When you transcribe the data below, reproduce every line exactly and leave each picture out.

> [Data shown]:
=== Begin Enclosure ===
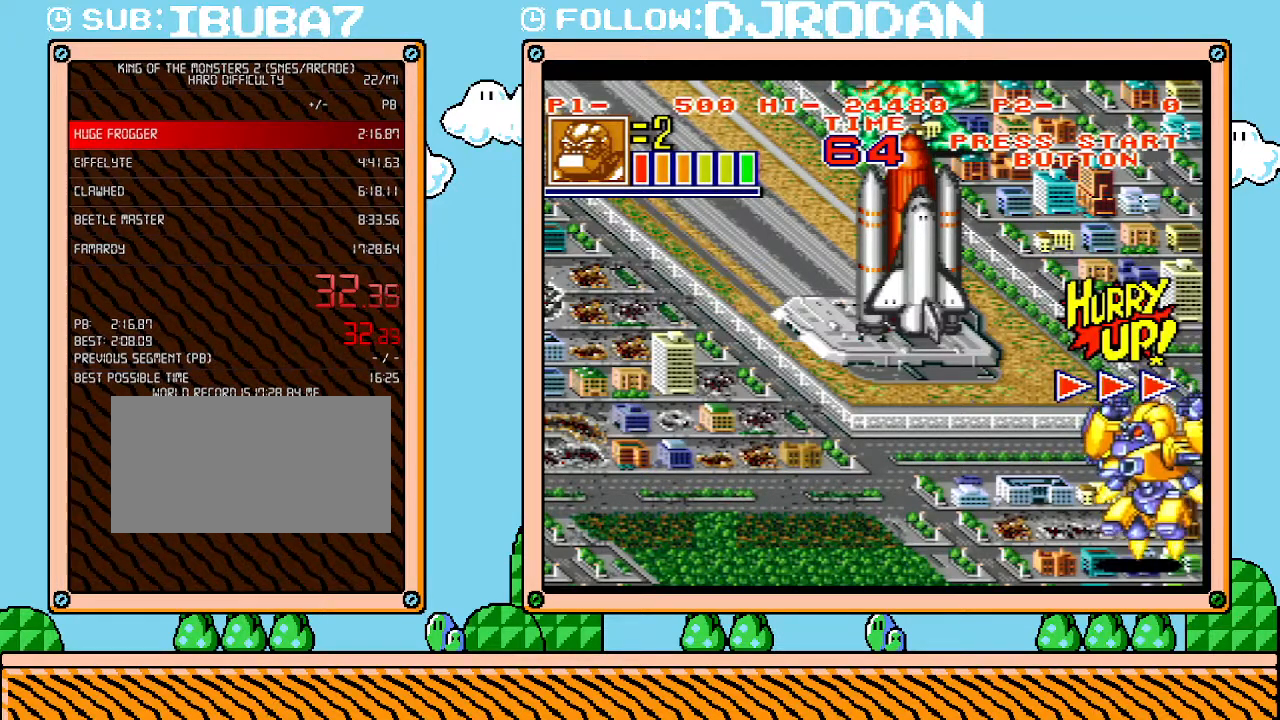
{"buttons": ["DPAD_RIGHT"], "events": [[50, "DPAD_RIGHT", "down"]]}
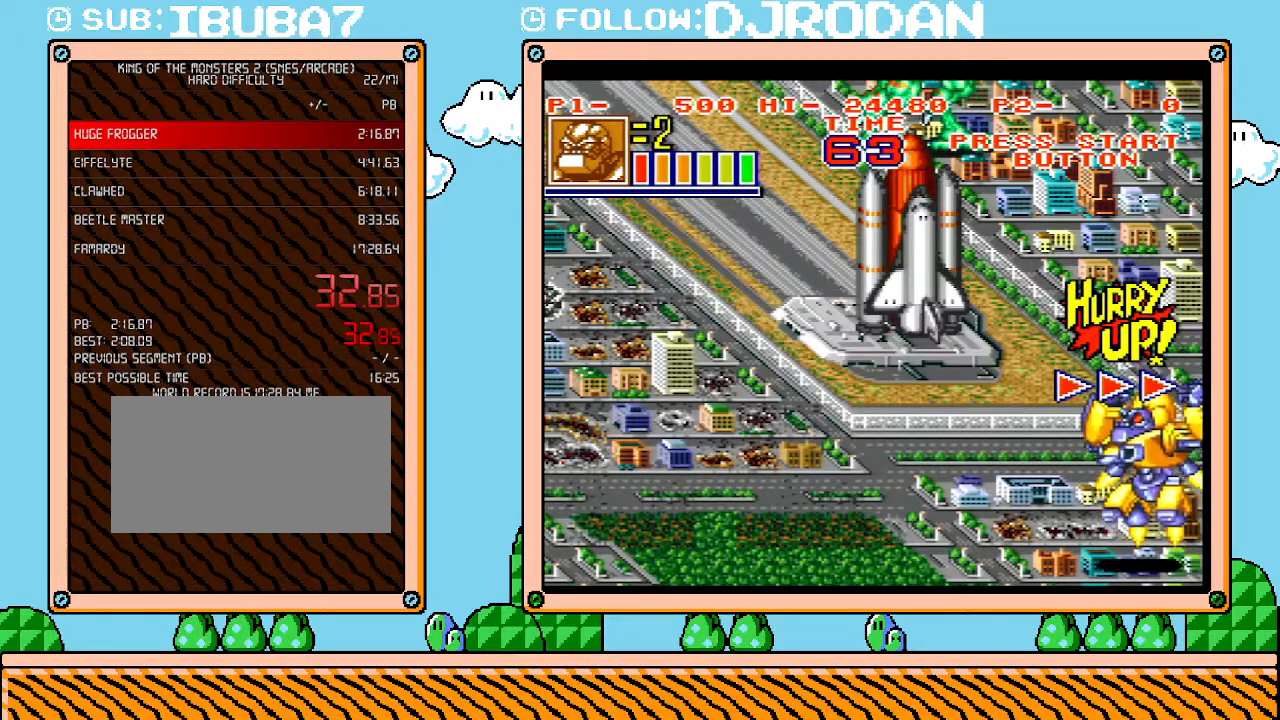
{"buttons": ["DPAD_RIGHT"], "events": []}
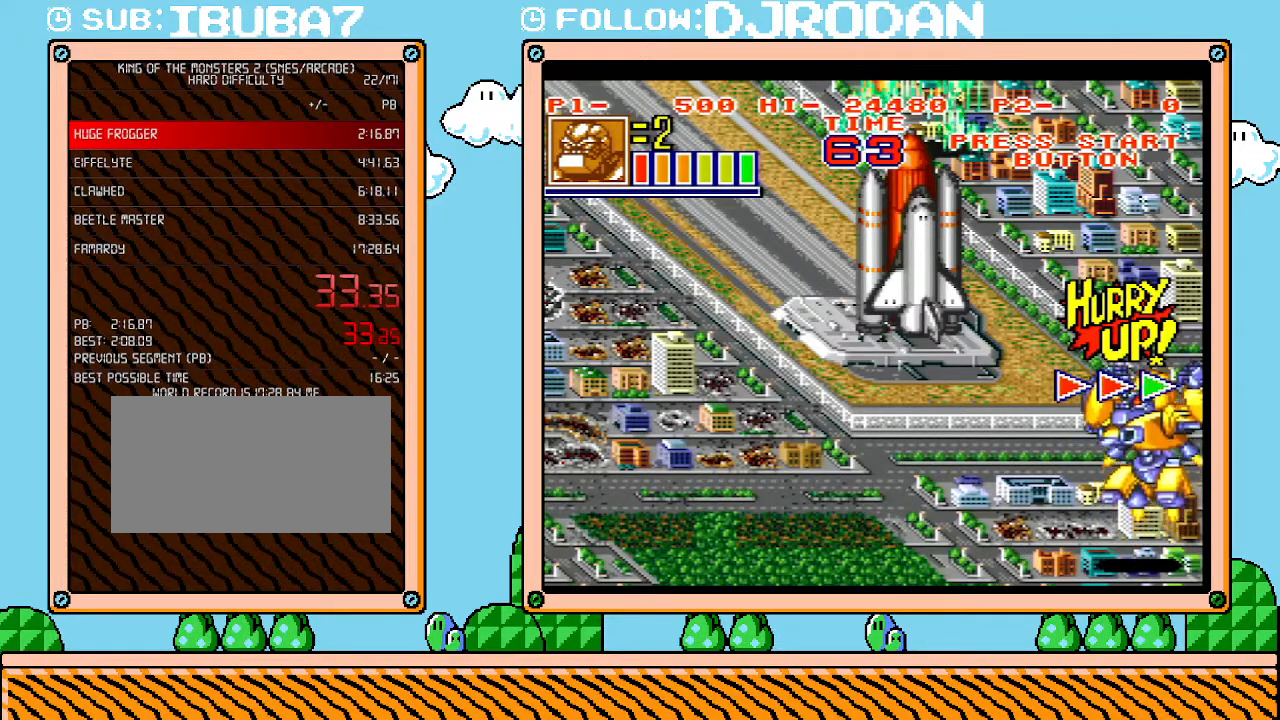
{"buttons": ["DPAD_RIGHT"], "events": []}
=== End Enclosure ===
> [Solution to the problem]:
{"buttons": ["DPAD_RIGHT"], "events": [[50, "DPAD_RIGHT", "down"]]}
{"buttons": ["DPAD_RIGHT"], "events": []}
{"buttons": ["DPAD_RIGHT"], "events": []}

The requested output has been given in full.